New weapons in the fight against emerging biothreats

In the midst of the Ebola outbreak, progress is being made on other fronts against bacterial threats such as anthrax and MRSA.

medical researcher with petri dish

As U.S. and international scientists scramble to develop a vaccine to stem the Ebola outbreak, federal researchers armed with powerful developmental and computational systems and resources have figured out how to kill deadly bacterial threats such as anthrax.

The Department of Health and Human Services' Office of the Assistant Secretary for Preparedness and Response said Oct. 16 that its Biomedical Advanced Research and Development Authority had signed a one-year, $5.8 million contract with Profectus BioSciences. It is the third vaccine development agreement in the federal government's pipeline. All the vaccines will take months to develop and test before they can be used in the field.

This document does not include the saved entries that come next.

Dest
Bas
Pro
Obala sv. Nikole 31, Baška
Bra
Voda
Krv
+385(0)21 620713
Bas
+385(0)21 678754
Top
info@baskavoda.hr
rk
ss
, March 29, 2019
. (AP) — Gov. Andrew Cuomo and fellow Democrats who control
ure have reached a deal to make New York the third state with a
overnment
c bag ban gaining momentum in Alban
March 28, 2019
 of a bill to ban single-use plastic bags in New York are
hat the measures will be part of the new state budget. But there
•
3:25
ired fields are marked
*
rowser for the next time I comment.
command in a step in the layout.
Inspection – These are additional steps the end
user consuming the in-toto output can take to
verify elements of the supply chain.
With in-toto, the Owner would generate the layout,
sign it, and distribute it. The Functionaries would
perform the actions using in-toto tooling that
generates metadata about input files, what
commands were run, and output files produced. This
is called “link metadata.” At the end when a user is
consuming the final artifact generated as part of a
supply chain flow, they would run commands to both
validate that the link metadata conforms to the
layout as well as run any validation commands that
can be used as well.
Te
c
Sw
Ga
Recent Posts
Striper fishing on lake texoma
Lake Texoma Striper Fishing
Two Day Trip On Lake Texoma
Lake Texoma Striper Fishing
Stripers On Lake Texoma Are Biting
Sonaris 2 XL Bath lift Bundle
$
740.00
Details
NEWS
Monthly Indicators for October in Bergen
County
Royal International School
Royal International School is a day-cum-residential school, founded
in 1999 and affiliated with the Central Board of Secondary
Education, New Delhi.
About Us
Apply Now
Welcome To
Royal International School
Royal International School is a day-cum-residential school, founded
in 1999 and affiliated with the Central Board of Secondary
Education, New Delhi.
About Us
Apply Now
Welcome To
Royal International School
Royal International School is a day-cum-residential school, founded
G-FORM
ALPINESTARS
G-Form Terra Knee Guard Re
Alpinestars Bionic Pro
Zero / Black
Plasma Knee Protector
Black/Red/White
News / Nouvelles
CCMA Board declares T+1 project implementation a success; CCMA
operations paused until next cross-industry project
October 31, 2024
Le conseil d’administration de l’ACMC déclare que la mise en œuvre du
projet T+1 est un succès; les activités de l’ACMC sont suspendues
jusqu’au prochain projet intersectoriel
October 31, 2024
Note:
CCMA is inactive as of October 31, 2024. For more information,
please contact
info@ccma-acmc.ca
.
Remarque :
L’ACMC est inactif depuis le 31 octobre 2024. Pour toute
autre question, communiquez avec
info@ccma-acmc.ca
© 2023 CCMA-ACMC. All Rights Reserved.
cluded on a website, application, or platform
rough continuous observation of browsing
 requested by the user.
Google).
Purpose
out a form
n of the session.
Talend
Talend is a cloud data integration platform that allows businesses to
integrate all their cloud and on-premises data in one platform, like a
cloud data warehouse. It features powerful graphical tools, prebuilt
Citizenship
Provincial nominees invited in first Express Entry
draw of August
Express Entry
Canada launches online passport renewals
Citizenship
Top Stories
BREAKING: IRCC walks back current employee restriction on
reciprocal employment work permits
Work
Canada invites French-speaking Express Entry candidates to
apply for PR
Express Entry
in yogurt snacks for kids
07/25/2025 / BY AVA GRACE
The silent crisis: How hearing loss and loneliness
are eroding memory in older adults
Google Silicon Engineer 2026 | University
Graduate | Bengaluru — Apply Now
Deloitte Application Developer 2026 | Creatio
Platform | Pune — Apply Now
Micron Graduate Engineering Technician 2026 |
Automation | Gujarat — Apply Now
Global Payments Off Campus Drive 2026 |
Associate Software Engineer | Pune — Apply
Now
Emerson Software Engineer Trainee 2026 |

Meanwhile, researchers at Lawrence Livermore National Laboratory said they have found a method of killing bacterial organisms, one of which has been linked to past biological attacks in the United States. In a statement released Oct. 3, lab officials said scientists have developed antibiotics that kill bacteriological "superbugs" that have become resistant to antibiotics, such as anthrax and methicillin-resistant Staphylococcus aureus (MRSA).

LLNL researchers were issued a patent in September for producing antimicrobial compounds that degrade and destroy antibiotic-resistant bacteria by using use the pathogen's own genes against it. They said the compounds are also effective against antibiotic-resistant E. coli, Salmonella, Campylobacter and many others. Those infections are more common in the United States than the Ebola virus and have been of increasing concern to hospitals and, in the case of anthrax, to the Department of Homeland Security.

Citing Centers for Disease Control and Prevention data, the lab said bacterial superbugs infect almost 2 million people and kill almost 23,000 annually.

LLNL researchers discovered a way to turn a bacterium's lytic proteins against itself. Lytic proteins are enzymes that normally produce nicks in cell walls that allow cells to divide and multiply. But used in high concentrations, the enzymes cause rapid cell-wall degradation and cell rupture, a process known as lysis. Lytic proteins circumvent any defenses bacteria have developed against current broad-spectrum antibiotics.

Researchers used genetic sequencing tools to identify which genes inside a bacterium are vulnerable to proteins that can be used to kill it. In tests underway at CDC, the LLNL-developed proteins have killed 100 percent of bacillus anthracis cells, the bacterium that causes anthrax.

LLNL said its gene-sequencing resources, developed under its long-running participation in the Human Genome Project and other initiatives, allowed its team to shorten the length of time required to sequence bacterial genomes to a few weeks to get information on new pathogens, unknown bacteria species and even species yet to be sequenced.